* DOCUMENT PASSAGE *
——
HANYS’ Survey Shows Persisting Physician Shortage
HANYS’ new report, 2011: The Doctor Can’t See You Now, confirms that New York’s physician shortage is not diminishing and is likely to worsen. The report provides the results of HANYS’ 2011 Physician Advocacy Survey.
Access to care in communities across New York State is threatened by growing physician shortages. This survey found a dramatic increase in the number of physicians that departed or retired in 2010, and continued difficulty in recruiting replacements. Further, the average age of physicians practicing in New York State is 52, and 16% are over the age of 65, meaning the pace of retirements will accelerate.
- The pace of physician departures and retirements in New York State is accelerating. Nearly 2,300 physicians retired or left the medical staffs of responding hospitals in 2010, compared to 1,600 in 2009.
——
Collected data
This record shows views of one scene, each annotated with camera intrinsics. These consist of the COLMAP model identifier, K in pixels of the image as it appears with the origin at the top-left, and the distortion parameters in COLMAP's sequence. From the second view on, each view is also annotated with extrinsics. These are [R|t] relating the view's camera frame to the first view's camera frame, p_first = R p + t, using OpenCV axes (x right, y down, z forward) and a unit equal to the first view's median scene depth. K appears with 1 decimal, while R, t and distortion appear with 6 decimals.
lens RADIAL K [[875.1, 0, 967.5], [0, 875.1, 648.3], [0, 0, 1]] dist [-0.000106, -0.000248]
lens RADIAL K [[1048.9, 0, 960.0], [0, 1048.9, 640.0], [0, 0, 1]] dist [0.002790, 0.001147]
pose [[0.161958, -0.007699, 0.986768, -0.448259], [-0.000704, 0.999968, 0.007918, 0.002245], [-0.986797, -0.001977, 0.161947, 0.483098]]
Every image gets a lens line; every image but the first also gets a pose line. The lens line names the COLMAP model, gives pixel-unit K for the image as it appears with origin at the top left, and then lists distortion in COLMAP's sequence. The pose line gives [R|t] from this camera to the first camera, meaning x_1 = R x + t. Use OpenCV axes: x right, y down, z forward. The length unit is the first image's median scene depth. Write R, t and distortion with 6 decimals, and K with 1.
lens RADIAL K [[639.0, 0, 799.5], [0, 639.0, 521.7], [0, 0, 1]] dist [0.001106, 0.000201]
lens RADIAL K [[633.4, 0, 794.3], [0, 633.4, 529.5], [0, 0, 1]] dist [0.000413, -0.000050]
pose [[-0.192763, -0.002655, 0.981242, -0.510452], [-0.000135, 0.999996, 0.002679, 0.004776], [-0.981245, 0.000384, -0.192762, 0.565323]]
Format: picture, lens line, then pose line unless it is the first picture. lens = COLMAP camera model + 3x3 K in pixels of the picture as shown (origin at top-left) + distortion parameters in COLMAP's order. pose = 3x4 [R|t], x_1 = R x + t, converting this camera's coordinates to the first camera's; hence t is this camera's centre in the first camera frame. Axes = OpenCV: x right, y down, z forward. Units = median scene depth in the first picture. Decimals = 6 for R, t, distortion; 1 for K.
——
* STUDY QUESTIONS *
#1 According to the physician shortage survey text, what is the average age of physicians practicing in New York State?
#2 Continue the text on New York's physician shortage from its last sentence.

* OUTPUTS IN ORDER *
#1 52

#2
- Sixty-six percent of responding hospitals indicated there were times when the physician shortage left their emergency department without converge for certain specialties; requiring the transfer of patients to other hospitals for treatment.
- Thirty-four percent of responding hospitals reported that they had to reduce and/or eliminate services in 2009-2010 due to physician shortages.
- Responding hospitals reported a need for 763 new physicians.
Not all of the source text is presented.